Hacking the High Street: Georgia Dymock’s Solo Exhibition ‘Under our Together’

Young British painter Georgia Dymock’s lockdown experience resulted in a chapter of uninterrupted creativity. Her new solo show of human hybrid entity figures opens this week at London’s JD Malat Gallery, and plunges us into a sea of bodies conceived on computers and born on canvas, existing somewhere outside the mainframe.

In honour of International Women’s Day, it runs alongside an accompanying partnership project with the curatorial platform W1 Curates, whose motto “ART, NOT ADS”  promotes the injection of art into the digital, public realm. 

Georgia Dymock, Intertwined Figures with a Fan, 2021. Oil on canvas. 150 cm x 170 cm.

In true hybrid fashion and in honour of International Women's Day, Dymock’s upcoming solo show at JD Malat is being rung in with a digital installation on the mammoth outdoor screens of Flannels department store on Oxford Street in partnership with W1 Curates. A stone's throw from Oxford Circus, this strip of road is home to some of the highest concentrations of pedestrian foot traffic in all of London. The larger than life screen ‘canvas' challenges the traditional media arena, inserting contemporary art into a context normally reserved for commercial advertising.

* EXERCISE DATA *
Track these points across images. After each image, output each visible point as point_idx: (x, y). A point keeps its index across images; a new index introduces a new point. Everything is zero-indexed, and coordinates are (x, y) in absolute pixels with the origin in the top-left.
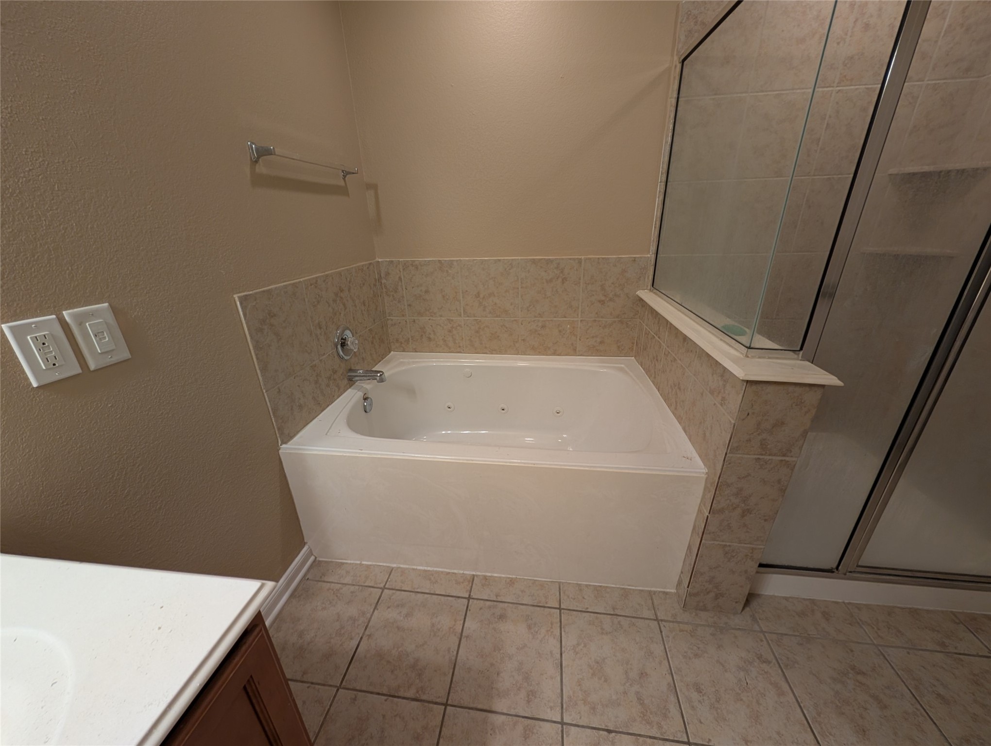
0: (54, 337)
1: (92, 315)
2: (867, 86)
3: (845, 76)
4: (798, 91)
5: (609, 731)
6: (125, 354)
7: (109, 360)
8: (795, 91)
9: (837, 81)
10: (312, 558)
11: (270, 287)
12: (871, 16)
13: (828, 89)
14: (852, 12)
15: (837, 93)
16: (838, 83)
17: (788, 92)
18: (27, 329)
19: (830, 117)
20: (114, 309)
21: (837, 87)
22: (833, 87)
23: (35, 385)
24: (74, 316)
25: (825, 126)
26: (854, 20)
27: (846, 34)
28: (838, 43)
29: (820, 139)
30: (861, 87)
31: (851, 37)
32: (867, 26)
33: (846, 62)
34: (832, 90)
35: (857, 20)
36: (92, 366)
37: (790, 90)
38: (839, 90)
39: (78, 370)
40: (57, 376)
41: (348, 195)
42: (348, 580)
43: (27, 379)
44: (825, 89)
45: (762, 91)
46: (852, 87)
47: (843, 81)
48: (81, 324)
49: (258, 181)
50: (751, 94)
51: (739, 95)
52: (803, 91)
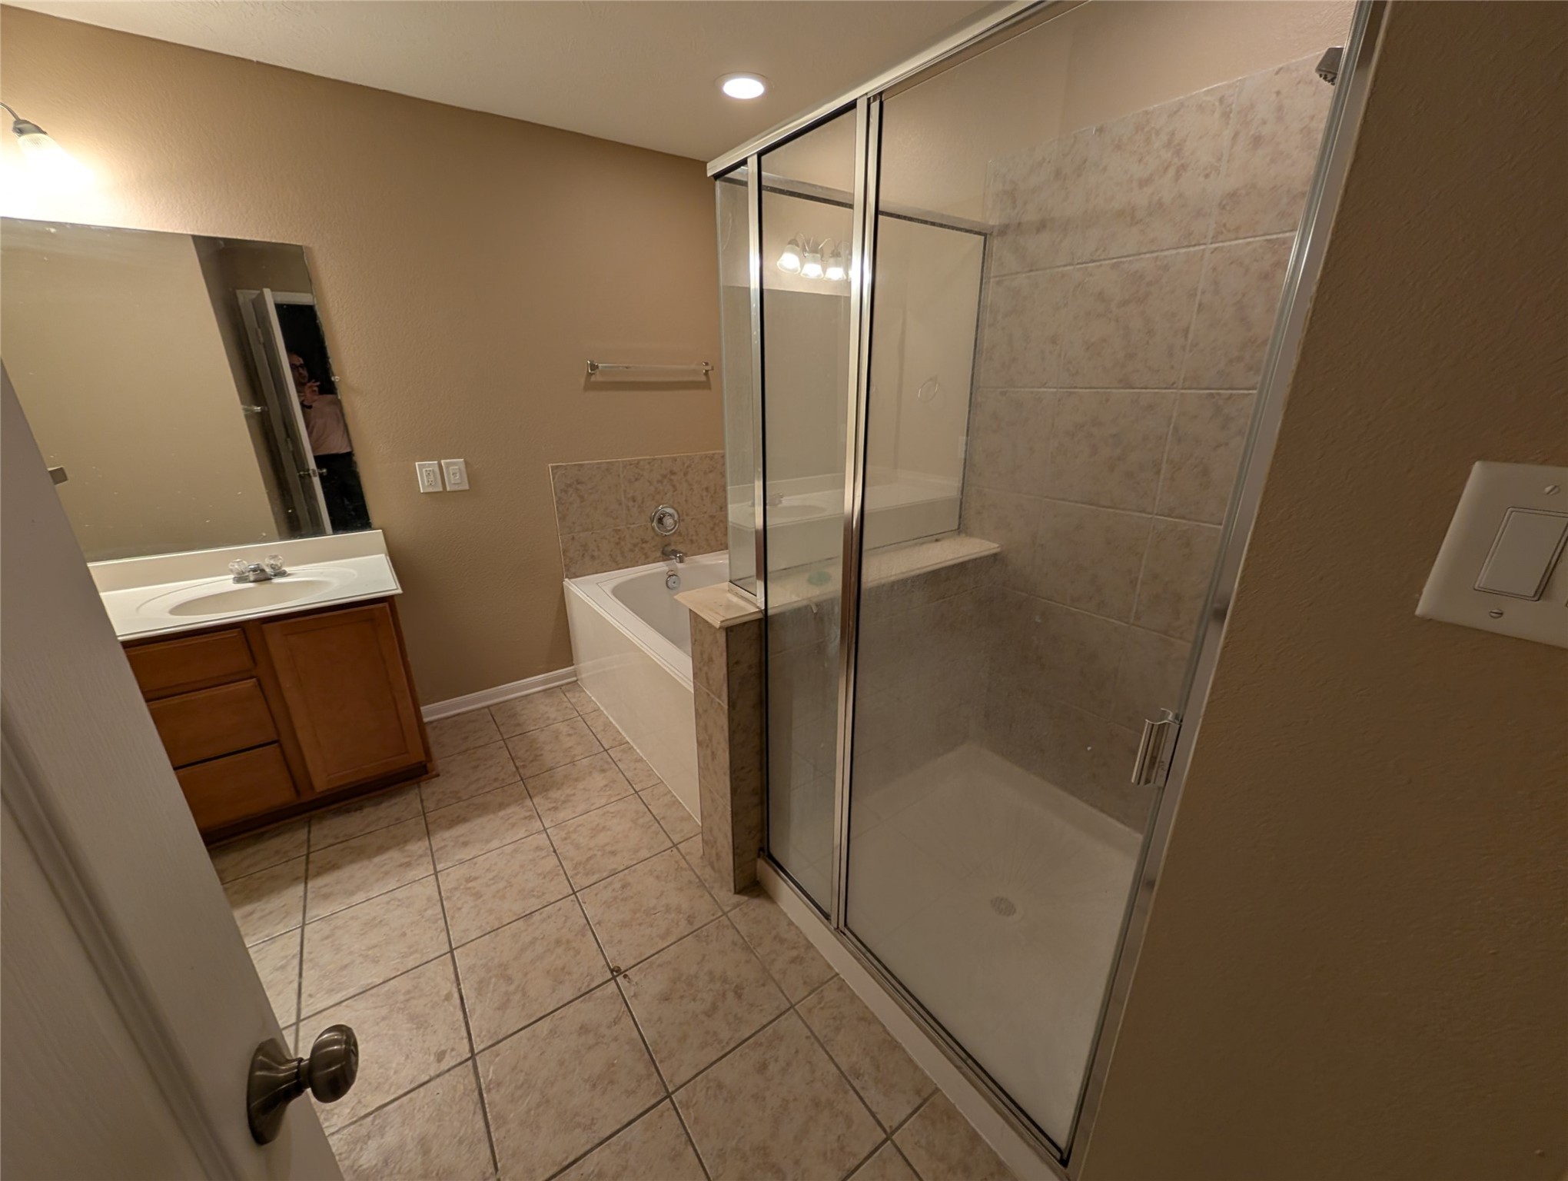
0: (433, 471)
1: (454, 464)
2: (1268, 237)
3: (1225, 225)
4: (1148, 255)
5: (555, 851)
6: (467, 487)
7: (456, 488)
8: (1142, 256)
9: (1211, 234)
10: (575, 679)
11: (583, 462)
12: (1264, 123)
13: (1197, 248)
14: (1228, 124)
15: (1212, 253)
16: (1213, 237)
17: (1131, 258)
18: (424, 466)
19: (1203, 292)
20: (466, 463)
21: (1211, 243)
22: (1205, 244)
23: (422, 491)
24: (446, 463)
25: (1197, 306)
26: (1232, 135)
27: (1220, 160)
28: (1207, 176)
29: (1188, 328)
30: (1257, 239)
31: (1228, 161)
32: (1257, 141)
33: (1224, 202)
34: (1204, 250)
35: (1236, 134)
36: (448, 489)
37: (1134, 255)
38: (1216, 249)
39: (441, 489)
40: (431, 490)
41: (710, 388)
42: (573, 700)
43: (419, 488)
44: (1192, 249)
45: (1094, 261)
46: (1240, 241)
47: (1222, 233)
48: (447, 468)
49: (590, 386)
50: (1078, 266)
51: (1061, 269)
52: (1155, 255)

* PROBLEM SET *
A - According to the exhibition article, at which gallery does Georgia Dymock's new solo show open?
B - Summarize the exhibition article in two sentences.
C - Reproduce the stretch of the exhibition article from "In honour of International Women’s" through "for commercial advertising.".

* RESPONSES IN ORDER *
A - London's JD Malat Gallery.

B - Georgia Dymock's new solo show of human hybrid entity figures, the result of an uninterrupted creative period during lockdown, opens this week at London's JD Malat Gallery. In honour of International Women's Day, the show is accompanied by a digital installation, made in partnership with W1 Curates, on the outdoor screens of Flannels department store on Oxford Street, inserting contemporary art into a context normally reserved for commercial advertising.

C -
In honour of International Women’s Day, it runs alongside an accompanying partnership project with the curatorial platform W1 Curates, whose motto “ART, NOT ADS”  promotes the injection of art into the digital, public realm. 

Georgia Dymock, Intertwined Figures with a Fan, 2021. Oil on canvas. 150 cm x 170 cm.

In true hybrid fashion and in honour of International Women's Day, Dymock’s upcoming solo show at JD Malat is being rung in with a digital installation on the mammoth outdoor screens of Flannels department store on Oxford Street in partnership with W1 Curates. A stone's throw from Oxford Circus, this strip of road is home to some of the highest concentrations of pedestrian foot traffic in all of London. The larger than life screen ‘canvas' challenges the traditional media arena, inserting contemporary art into a context normally reserved for commercial advertising.